Джеми присел на краешек постели и впился в маму взглядом, приказывая ей мысленно: «Поправляйся, поправляйся, мама, поправляйся, ты выздоровеешь, конечно, ты вылечишься, я приказываю тебе, ты будешь прекрасно себя чувствовать, вот возьмешь и встанешь, и закружишься по комнате, ты так нужна нам, папе и мне, мы без тебя не можем, поправляйся, мама, поправляйся, мама. Поправляйся!»
Невидимая, но неистовая энергия исходила от него, обволакивая маму, отпугивая болезнь, согревая мамино сердце.
Она обязательно поправится. Должна поправиться! Просто глупо допускать что-либо другое! Мама ведь не из тех, кто умирает.
Внезапно отец шевельнулся. Он был словно деревянный и судорожно дышал. Он стиснул мамины запястья с такой силой, что чуть не раздавил их. А потом приник к груди, слушая сердцебиение, а Джеми вскрикнул про себя: «Мама, не надо, мама, не надо, мама, мамочка, ну, пожалуйста!»
Пошатываясь, отец встал.
Она умерла.
В мозгу Джеми заходилась в крике мысль последним всплеском силы: «Она мертва, хорошо, пускай мертва, пускай, ну и что же? Воскреси ее, да-да, воскреси ее вновь! Ты же способен это сделать...»
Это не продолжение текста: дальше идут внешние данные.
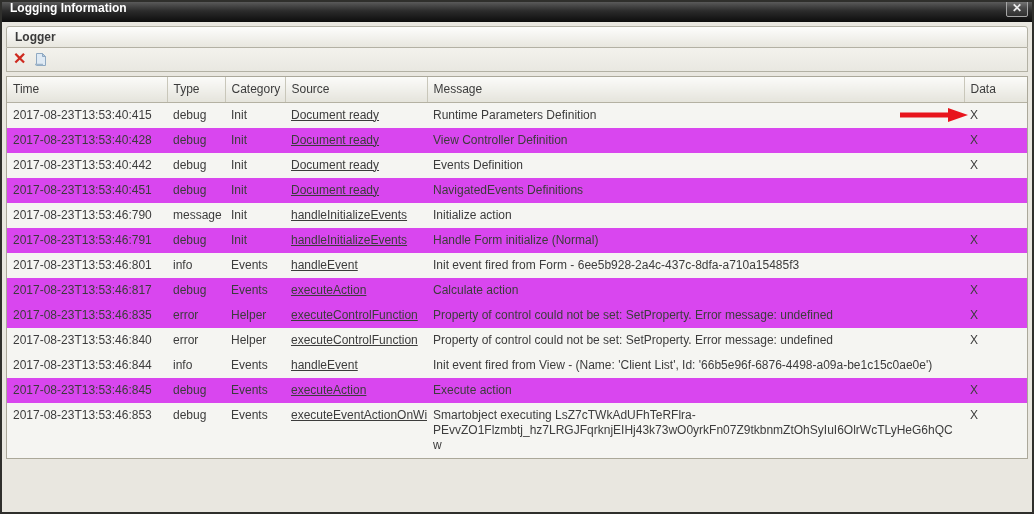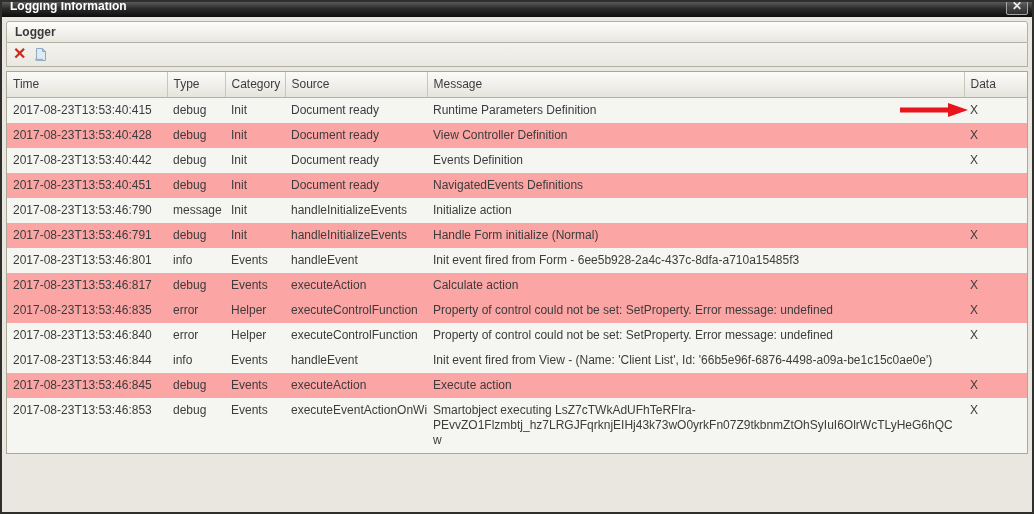--- a/index.html
+++ b/index.html
@@ -9,21 +9,21 @@
     width:1034px; height:514px;
     border:2px solid #2f2f2c;
     background:#e9e7e0;
     overflow:hidden;
     font-family:"Liberation Sans", sans-serif;
     position:relative;
   }
 
   
   .titlebar {
-    height:15px;
+    height:20px;
     background:linear-gradient(#5a5a5a 0%, #2b2b2b 45%, #0d0d0d 100%);
     display:flex; align-items:center;
     padding:0 4px 8px 8px;
     gap:40px;
   }
   .titlebar-title { color:#ffffff; font-weight:bold; font-size:12px; flex:1; }
   .close-btn {
     width:22px; height:18px;
     background:linear-gradient(#858585, #4a4a4a 50%, #303030);
     border:1px solid #a6a6a6;
@@ -63,22 +63,22 @@
   thead th {
     background:linear-gradient(#fbfbf9, #e5e4dc);
     border-right:1px solid #c9c7ba;
     border-bottom:1px solid #b4b1a3;
     font-weight:normal; text-align:left;
     padding:5px 6px; height:25px;
   }
   thead th:last-child { border-right:none; }
   tbody td { padding:5px 6px; vertical-align:top; line-height:15px; }
   tr.odd  { background:#f5f5f2; }
-  tr.even { background:#fca5a5; }
-  .cell-source  { white-space:nowrap; overflow:hidden; }
+  tr.even { background:#d946ef; }
+  .cell-source  { white-space:nowrap; overflow:hidden;text-decoration:underline; }
   .cell-message { word-wrap:break-word; overflow-wrap:break-word; }
   .cell-data { position:relative; }
   .data-x { cursor:pointer; }
 
   
   .annotation-arrow {
     position:absolute; left:-64px; top:4px;
     width:68px; height:16px;
     pointer-events:none;
   }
Он, видно, лепетал это вслух, потому что отец обернулся и воззрился на него в каком-то священном, древнем ужасе, а потом ударил со всего размаху по губам, чтобы заставить замолчать.
Джеми зарылся в постель, бормоча, уткнулся в холодные одеяла, и стены дома рухнули и обвалились.
Неделю спустя Джеми вернулся в школу. Он больше не шествовал по двору с прежней самоуверенностью, не склонялся с надменным видом над фонтанчиком, и по контрольным он теперь получал не больше семидесяти пяти баллов.
Ребята гадали, что с ним стряслось. Он уже не был прежним Джеми.
Они не знали, что Джеми отказался от своей роли. Он не мог рассказать им. И они не ведали, что утратили.